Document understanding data
-------------------------
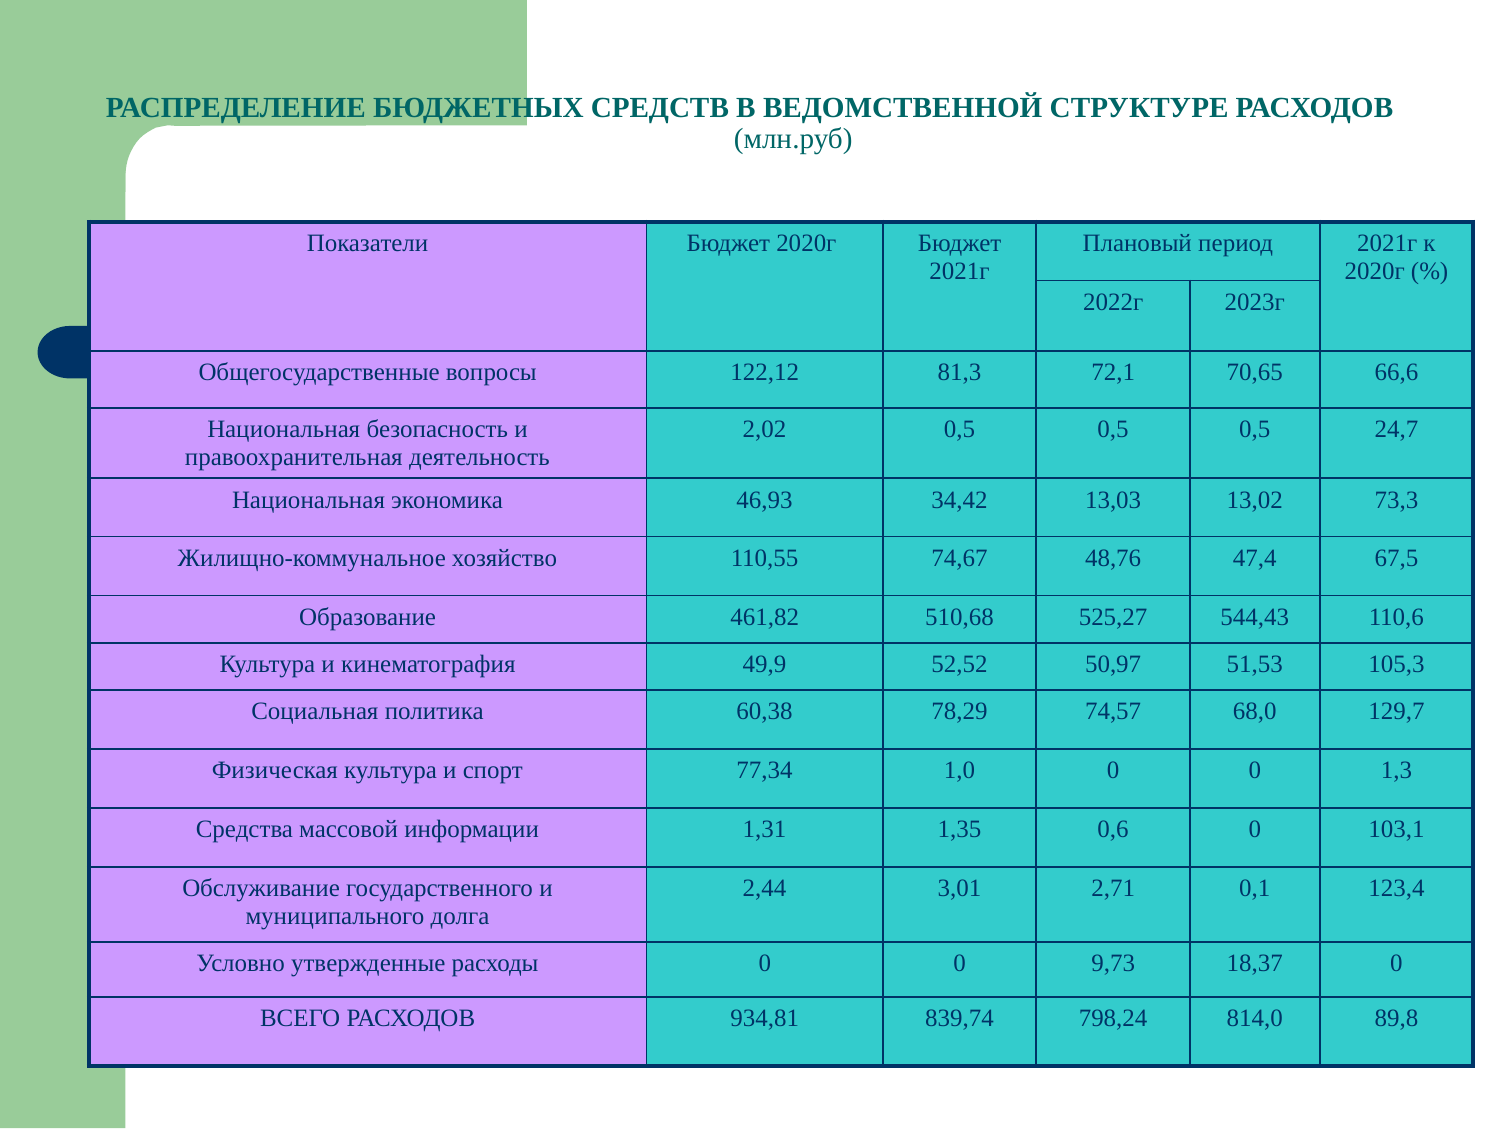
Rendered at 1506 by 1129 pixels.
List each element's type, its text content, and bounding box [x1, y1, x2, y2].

table_cell 70,65 [1191, 352, 1319, 407]
table_cell 0,5 [1191, 409, 1319, 477]
table_cell 72,1 [1037, 352, 1189, 407]
table_cell 68,0 [1191, 691, 1319, 748]
table_cell 74,57 [1037, 691, 1189, 748]
table_cell 510,68 [884, 596, 1035, 642]
table_cell Условно утвержденные расходы [91, 943, 646, 996]
table_cell 18,37 [1191, 943, 1319, 996]
table_cell 2022г [1037, 281, 1189, 350]
table_cell 0 [1191, 809, 1319, 866]
table_cell 3,01 [884, 868, 1035, 941]
table_cell 89,8 [1321, 998, 1471, 1064]
table_cell 47,4 [1191, 537, 1319, 595]
table_cell 48,76 [1037, 537, 1189, 595]
table_cell 110,55 [647, 537, 882, 595]
table_cell 0,5 [884, 409, 1035, 477]
table_cell 0,5 [1037, 409, 1189, 477]
table_cell Национальная безопасность и правоохранительная деятельность [91, 409, 646, 477]
table_cell 123,4 [1321, 868, 1471, 941]
table_cell Средства массовой информации [91, 809, 646, 866]
table_cell 461,82 [647, 596, 882, 642]
table_cell 934,81 [647, 998, 882, 1064]
table_cell 1,35 [884, 809, 1035, 866]
table_cell 51,53 [1191, 644, 1319, 689]
table_cell Общегосударственные вопросы [91, 352, 646, 407]
table_header Бюджет 2021г [884, 224, 1035, 350]
table_cell 34,42 [884, 479, 1035, 536]
table_cell Физическая культура и спорт [91, 750, 646, 807]
table_cell 0 [1321, 943, 1471, 996]
title РАСПРЕДЕЛЕНИЕ БЮДЖЕТНЫХ СРЕДСТВ В ВЕДОМСТВЕННОЙ СТРУКТУРЕ РАСХОДОВ (млн.руб) [88, 44, 1433, 163]
table_cell ВСЕГО РАСХОДОВ [91, 998, 646, 1064]
table_cell 110,6 [1321, 596, 1471, 642]
table_cell 50,97 [1037, 644, 1189, 689]
table_cell 1,31 [647, 809, 882, 866]
table_cell Образование [91, 596, 646, 642]
table_header Показатели [91, 224, 646, 350]
table_cell 0 [1037, 750, 1189, 807]
table_cell 814,0 [1191, 998, 1319, 1064]
table_cell 105,3 [1321, 644, 1471, 689]
table_cell 78,29 [884, 691, 1035, 748]
table_cell 13,02 [1191, 479, 1319, 536]
table_cell 1,0 [884, 750, 1035, 807]
table_cell 49,9 [647, 644, 882, 689]
table_cell 544,43 [1191, 596, 1319, 642]
table_cell 0,6 [1037, 809, 1189, 866]
table_cell 129,7 [1321, 691, 1471, 748]
table_cell 122,12 [647, 352, 882, 407]
table_cell 525,27 [1037, 596, 1189, 642]
table_cell Культура и кинематография [91, 644, 646, 689]
table_cell 13,03 [1037, 479, 1189, 536]
table_cell 0 [1191, 750, 1319, 807]
table_cell Национальная экономика [91, 479, 646, 536]
table_header Бюджет 2020г [647, 224, 882, 350]
table_cell 9,73 [1037, 943, 1189, 996]
table_cell 52,52 [884, 644, 1035, 689]
table_cell 74,67 [884, 537, 1035, 595]
table_cell 81,3 [884, 352, 1035, 407]
table_cell 67,5 [1321, 537, 1471, 595]
table_cell 103,1 [1321, 809, 1471, 866]
table_cell 798,24 [1037, 998, 1189, 1064]
table_cell Социальная политика [91, 691, 646, 748]
table_cell 2023г [1191, 281, 1319, 350]
table_cell Обслуживание государственного и муниципального долга [91, 868, 646, 941]
table_header Плановый период [1037, 224, 1319, 280]
table_cell Жилищно-коммунальное хозяйство [91, 537, 646, 595]
table_cell 46,93 [647, 479, 882, 536]
table_cell 24,7 [1321, 409, 1471, 477]
table_cell 1,3 [1321, 750, 1471, 807]
table_cell 0 [647, 943, 882, 996]
table_cell 0 [884, 943, 1035, 996]
table_cell 0,1 [1191, 868, 1319, 941]
table_cell 2,71 [1037, 868, 1189, 941]
table_cell 73,3 [1321, 479, 1471, 536]
table_cell 77,34 [647, 750, 882, 807]
table_cell 2,44 [647, 868, 882, 941]
table_cell 839,74 [884, 998, 1035, 1064]
table_cell 66,6 [1321, 352, 1471, 407]
table_cell 60,38 [647, 691, 882, 748]
table_cell 2,02 [647, 409, 882, 477]
table_header 2021г к 2020г (%) [1321, 224, 1471, 350]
-------------------------
:: Required action ::
Check each line of the records for the string "Национальная" and copy those that have it.

:: Result of this exercise ::
table_cell Национальная безопасность и правоохранительная деятельность [91, 409, 646, 477]
table_cell Национальная экономика [91, 479, 646, 536]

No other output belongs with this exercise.